-- Input material follows --

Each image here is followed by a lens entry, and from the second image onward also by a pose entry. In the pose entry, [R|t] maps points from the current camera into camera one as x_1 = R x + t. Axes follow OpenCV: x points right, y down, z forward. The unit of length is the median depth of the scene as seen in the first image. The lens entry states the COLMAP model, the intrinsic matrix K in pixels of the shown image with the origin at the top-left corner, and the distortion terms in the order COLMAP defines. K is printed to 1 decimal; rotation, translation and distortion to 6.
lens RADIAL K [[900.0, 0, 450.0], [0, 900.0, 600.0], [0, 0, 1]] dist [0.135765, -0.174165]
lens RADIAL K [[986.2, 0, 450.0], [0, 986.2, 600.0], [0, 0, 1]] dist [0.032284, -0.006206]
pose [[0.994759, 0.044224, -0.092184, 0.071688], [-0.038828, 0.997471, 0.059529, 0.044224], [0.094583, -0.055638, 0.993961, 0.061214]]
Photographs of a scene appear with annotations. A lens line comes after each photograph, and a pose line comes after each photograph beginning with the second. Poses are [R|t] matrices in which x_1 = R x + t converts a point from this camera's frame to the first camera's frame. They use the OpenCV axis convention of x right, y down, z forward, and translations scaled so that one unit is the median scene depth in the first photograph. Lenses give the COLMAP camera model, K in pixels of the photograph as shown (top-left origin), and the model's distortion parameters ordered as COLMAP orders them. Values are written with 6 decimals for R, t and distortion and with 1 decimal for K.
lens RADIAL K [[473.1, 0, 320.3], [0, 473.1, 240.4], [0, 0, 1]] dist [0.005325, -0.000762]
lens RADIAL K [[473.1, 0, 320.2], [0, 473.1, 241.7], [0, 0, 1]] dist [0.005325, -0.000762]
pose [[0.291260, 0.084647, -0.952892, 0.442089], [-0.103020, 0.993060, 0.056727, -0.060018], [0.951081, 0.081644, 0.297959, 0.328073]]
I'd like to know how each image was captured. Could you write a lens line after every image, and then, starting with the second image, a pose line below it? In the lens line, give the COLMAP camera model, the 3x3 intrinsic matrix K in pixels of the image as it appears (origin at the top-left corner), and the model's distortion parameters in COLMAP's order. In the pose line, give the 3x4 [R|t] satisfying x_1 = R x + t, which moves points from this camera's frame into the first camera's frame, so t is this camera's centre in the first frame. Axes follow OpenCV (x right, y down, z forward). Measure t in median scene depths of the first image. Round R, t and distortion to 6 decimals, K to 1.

-- Input material concluded --

• [About this exercise] Could you reproduce the data above word for word, starting at its very beginning and ending with the line containing "dist [0.135765, -0.174165]", including that line?

• [Response to this task]
Each image here is followed by a lens entry, and from the second image onward also by a pose entry. In the pose entry, [R|t] maps points from the current camera into camera one as x_1 = R x + t. Axes follow OpenCV: x points right, y down, z forward. The unit of length is the median depth of the scene as seen in the first image. The lens entry states the COLMAP model, the intrinsic matrix K in pixels of the shown image with the origin at the top-left corner, and the distortion terms in the order COLMAP defines. K is printed to 1 decimal; rotation, translation and distortion to 6.
lens RADIAL K [[900.0, 0, 450.0], [0, 900.0, 600.0], [0, 0, 1]] dist [0.135765, -0.174165]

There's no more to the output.